“We should absolutely go down the journey of it,” Huang said in an appearance at the New York Times’ DealBook Conference, referring to the Biden administration’s effort to delink China from U.S. chip supply. “But total independence of supply chain is not a real practical thing for a decade or two.”
Asked whether Nvidia should continue to do business with China, Huang said, “We’re a company that was built for business and so we try to do business with everybody we can. On the other hand, our national security matters and our national competitiveness matters.”
Nvidia warned in its third-quarter earnings on Nov. 21 that it expects a negative impact from U.S. export controls during the fourth quarter
Nvidia has been subject to increasingly tighter export controls, limiting its ability to send its most high-powered GPUs used for artificial intelligence to China. “The most critical technology that we build, the leading edge of it is not made available to China,” Huang told Sorkin.
But Huang also noted that China can find a way to obtain that technology or “inspire” domestic chipmakers. Nvidia is still a decade ahead of those companies, Huang said in specific reference to sanctioned Chinese manufacturer Huawei.

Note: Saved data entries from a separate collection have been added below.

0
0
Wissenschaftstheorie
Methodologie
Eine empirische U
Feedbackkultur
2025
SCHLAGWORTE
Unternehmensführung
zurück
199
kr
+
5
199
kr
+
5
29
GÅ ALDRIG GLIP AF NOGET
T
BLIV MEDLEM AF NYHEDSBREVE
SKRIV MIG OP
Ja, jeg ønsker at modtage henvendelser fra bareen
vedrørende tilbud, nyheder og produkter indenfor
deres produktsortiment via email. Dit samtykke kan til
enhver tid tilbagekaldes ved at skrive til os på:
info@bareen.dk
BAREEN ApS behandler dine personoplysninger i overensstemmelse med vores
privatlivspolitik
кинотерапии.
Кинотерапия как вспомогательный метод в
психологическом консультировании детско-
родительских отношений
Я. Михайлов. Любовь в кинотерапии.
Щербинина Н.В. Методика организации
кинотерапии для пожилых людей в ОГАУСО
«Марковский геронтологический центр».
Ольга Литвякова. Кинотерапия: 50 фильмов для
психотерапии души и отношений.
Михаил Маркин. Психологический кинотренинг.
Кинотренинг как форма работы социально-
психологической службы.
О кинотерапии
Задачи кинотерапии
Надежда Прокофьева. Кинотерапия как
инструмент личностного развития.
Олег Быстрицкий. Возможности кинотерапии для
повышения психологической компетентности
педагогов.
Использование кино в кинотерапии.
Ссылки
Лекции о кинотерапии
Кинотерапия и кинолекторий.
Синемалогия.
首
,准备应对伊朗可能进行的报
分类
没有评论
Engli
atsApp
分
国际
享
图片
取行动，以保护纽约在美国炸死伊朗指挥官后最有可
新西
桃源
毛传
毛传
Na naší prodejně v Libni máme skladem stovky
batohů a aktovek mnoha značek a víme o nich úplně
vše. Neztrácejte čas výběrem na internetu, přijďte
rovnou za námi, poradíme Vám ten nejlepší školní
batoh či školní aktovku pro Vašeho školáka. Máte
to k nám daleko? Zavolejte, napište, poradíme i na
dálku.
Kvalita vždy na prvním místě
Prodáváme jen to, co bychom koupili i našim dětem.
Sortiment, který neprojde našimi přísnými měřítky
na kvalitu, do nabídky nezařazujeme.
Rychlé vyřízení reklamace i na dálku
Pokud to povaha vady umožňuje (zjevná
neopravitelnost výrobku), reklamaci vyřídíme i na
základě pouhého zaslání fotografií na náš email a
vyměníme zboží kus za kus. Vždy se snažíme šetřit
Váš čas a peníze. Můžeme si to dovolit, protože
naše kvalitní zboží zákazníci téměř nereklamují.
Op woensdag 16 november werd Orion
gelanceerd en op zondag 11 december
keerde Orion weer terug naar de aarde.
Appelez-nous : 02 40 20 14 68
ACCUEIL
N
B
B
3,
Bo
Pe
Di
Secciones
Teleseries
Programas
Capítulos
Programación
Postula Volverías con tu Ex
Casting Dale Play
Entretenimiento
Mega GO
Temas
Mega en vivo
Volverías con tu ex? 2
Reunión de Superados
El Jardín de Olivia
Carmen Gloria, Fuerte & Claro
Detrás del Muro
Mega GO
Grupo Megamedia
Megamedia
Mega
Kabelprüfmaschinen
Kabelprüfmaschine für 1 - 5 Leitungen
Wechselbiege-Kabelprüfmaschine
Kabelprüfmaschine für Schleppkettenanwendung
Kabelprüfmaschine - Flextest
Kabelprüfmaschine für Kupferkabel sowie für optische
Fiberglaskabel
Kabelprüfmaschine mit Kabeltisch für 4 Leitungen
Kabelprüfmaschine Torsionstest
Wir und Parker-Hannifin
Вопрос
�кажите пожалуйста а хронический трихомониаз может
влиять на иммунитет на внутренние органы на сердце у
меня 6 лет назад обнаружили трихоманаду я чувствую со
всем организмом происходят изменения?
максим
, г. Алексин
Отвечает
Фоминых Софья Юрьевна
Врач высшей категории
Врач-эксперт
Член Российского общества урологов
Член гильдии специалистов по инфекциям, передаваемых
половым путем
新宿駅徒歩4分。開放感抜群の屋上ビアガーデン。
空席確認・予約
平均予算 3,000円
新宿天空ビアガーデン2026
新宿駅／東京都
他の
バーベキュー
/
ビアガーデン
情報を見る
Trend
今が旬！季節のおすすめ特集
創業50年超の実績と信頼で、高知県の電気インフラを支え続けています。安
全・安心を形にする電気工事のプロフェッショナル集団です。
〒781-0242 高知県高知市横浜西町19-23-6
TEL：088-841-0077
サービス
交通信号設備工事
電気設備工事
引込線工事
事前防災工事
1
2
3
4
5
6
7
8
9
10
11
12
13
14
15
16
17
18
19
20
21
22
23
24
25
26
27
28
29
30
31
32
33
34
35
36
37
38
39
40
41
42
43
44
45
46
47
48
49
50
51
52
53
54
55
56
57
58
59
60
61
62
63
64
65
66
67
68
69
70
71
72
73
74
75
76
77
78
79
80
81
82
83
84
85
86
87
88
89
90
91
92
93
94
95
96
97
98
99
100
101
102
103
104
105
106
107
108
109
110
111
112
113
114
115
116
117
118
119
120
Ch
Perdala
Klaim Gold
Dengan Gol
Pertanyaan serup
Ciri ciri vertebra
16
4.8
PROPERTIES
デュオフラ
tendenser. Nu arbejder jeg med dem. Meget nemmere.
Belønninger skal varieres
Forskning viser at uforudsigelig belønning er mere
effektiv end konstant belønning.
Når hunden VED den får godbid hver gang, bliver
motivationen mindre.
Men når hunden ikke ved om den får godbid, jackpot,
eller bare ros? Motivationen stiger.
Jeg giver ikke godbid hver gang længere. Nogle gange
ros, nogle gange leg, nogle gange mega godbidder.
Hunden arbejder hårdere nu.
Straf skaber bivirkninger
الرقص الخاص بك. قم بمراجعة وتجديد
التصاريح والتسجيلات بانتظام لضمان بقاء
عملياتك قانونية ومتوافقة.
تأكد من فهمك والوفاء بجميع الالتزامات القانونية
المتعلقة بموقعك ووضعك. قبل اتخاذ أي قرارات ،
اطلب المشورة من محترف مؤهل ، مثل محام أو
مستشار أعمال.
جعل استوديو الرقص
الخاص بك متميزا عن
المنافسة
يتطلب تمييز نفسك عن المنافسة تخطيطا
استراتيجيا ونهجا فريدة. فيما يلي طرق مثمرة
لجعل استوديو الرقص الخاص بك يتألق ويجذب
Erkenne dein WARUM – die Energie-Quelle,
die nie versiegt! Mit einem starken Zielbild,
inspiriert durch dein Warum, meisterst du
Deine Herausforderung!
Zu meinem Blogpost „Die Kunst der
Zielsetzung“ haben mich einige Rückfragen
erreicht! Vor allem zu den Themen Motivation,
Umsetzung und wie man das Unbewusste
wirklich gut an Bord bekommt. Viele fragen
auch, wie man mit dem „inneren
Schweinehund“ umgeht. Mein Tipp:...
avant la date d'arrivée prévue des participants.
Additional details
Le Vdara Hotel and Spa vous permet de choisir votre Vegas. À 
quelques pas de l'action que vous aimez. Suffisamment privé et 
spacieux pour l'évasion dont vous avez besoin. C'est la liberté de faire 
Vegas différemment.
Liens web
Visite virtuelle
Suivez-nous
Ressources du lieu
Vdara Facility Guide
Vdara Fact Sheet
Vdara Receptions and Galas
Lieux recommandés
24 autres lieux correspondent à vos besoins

The Biden administration has prioritized limiting China’s access to financial and intellectual resources. Beyond the export of advanced chips, the U.S. government has also imposed restrictions on which industries U.S. venture firms can invest in within China.
Huang also opined on the rapid progression of AI development. Nvidia has played a key role in growing the industry, through its increasingly powerful GPUs. Huang said that AI which equals human intellect will be achieved within five years.